In this issue of the Journal, Doherty et al⁴¹ report an entirely novel function for the CysLTs, namely the activation and expansion of ILC2s. The fungal allergen species Alternaria can induce the rapid release of IL-33 from epithelial cells and cause the accumulation of eosinophils independently of the adaptive immune system.⁴² Doherty et al⁴¹ found that Alternaria challenge of naive mice caused the production of high CysLT levels, as detected by ELISA from bronchoalveolar lavage fluid obtained 12 hours after a single dose of Alternaria extract. Using flow cytometry and real-time PCR, the investigators demonstrated that Alternaria expanded the population of lung ILC2s (identified as lineage-negative, Thy1.2-positive cells in the lymphocyte gate) and that ILC2s in both naive and Alternaria-challenged mouse lung tissue express CysLT1R protein and transcripts, respectively. This expression did not depend on signal transducer and activator of transcription 6 or the presence of an adaptive immune system. As expected, ILC2s isolated and cultured from the lungs of Alternaria-challenged mice generated abundant quantities of IL-5 and IL-13 when stimulated with IL-33. Surprisingly, LTD4 induced similar quantities of IL-5 and IL-13 from ILC2s, as did IL-33. It also induced the generation of large quantities of IL-4, which was not elicited by IL-33. The intrapulmonary administration of LTC4, LTD4, and LTE4 to naive mice each increased the percentages of ILC2s in the lung that expressed IL-5, as determined by using intracellular cytofluorographic staining. Importantly, pretreatment of the mice with the CysLT1R antagonist montelukast blocked IL-5 generation by ILC2s in response to LTC4 and LTD4, whereas the effects of LTE4 were completely resistant to montelukast treatment. Finally, the intrapulmonary administration of LTD4 did not elicit proliferation of ILC2s when given to naive mice but did potentiate proliferation in the setting of Alternaria challenge.

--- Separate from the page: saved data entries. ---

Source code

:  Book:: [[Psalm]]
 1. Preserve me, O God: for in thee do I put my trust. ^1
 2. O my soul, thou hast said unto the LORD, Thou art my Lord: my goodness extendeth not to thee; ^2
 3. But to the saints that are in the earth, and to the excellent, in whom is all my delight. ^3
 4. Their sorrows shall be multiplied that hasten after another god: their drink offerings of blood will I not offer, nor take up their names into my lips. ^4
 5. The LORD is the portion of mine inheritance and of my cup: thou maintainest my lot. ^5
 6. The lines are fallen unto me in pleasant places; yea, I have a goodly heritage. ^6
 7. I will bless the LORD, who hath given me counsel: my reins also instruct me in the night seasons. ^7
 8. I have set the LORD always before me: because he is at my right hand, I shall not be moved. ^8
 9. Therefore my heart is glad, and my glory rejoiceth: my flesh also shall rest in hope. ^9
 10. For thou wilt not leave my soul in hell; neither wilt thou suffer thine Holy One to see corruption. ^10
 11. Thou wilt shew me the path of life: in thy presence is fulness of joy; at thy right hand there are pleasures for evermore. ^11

The findings of Doherty et al⁴¹ carry many implications. First, the fact that LTD4 was as potent as IL-33 for inducing ILC2s to generate IL-5 and IL-13 suggests that endogenous CysLTs can amplify the production of effector cytokines through ILC2s, promoting eosinophilia and airway reactivity. Second, the capacity of LTD4, but not IL-33, to elicit the generation of large quantities of IL-4 by ILC2s suggests a potential link to the TH2priming functions of the CysLTs in mouse models of allergen-induced pulmonary inflammation.^23,38 Third, CysLTs generated by tissue-resident innate immune cells (dendritic cells, mast cells, and macrophages) in response to natural allergens might contribute not only to breaking tolerance and activating the adaptive immune response but also to driving pathology that is independent of adaptive immunity. Lastly, the fact that LTE4, the most stable and abundant of the CysLTs, can drive IL-5 production through a mechanism that is resistant to CysLT1R antagonists is potentially highly significant. LTE4 induces pulmonary eosinophilia through a pathway that depends on the P2Y12 purinergic receptor⁴³ and induces cutaneous vascular leak in vivo through a novel CysLT3R.³⁴ Both P2Y12 and CysLT3R resist blockade by CysLT1R antagonists, and it is tempting to speculate that one or both receptors might also be expressed by ILC2s and might account for the montelukast-resistant effects of LTE4 identified in the study by Doherty et al.⁴¹ It also seems possible that high levels of LTE4 found in biologic fluids from patients with aspirin-exacerbated respiratory disease could drive effector responses from ILC2s. This would be consistent with the persistent tissue eosinophilia, airway remodeling, and nasal polyposis, frequently with no sensitization to allergens, that characterize this disease.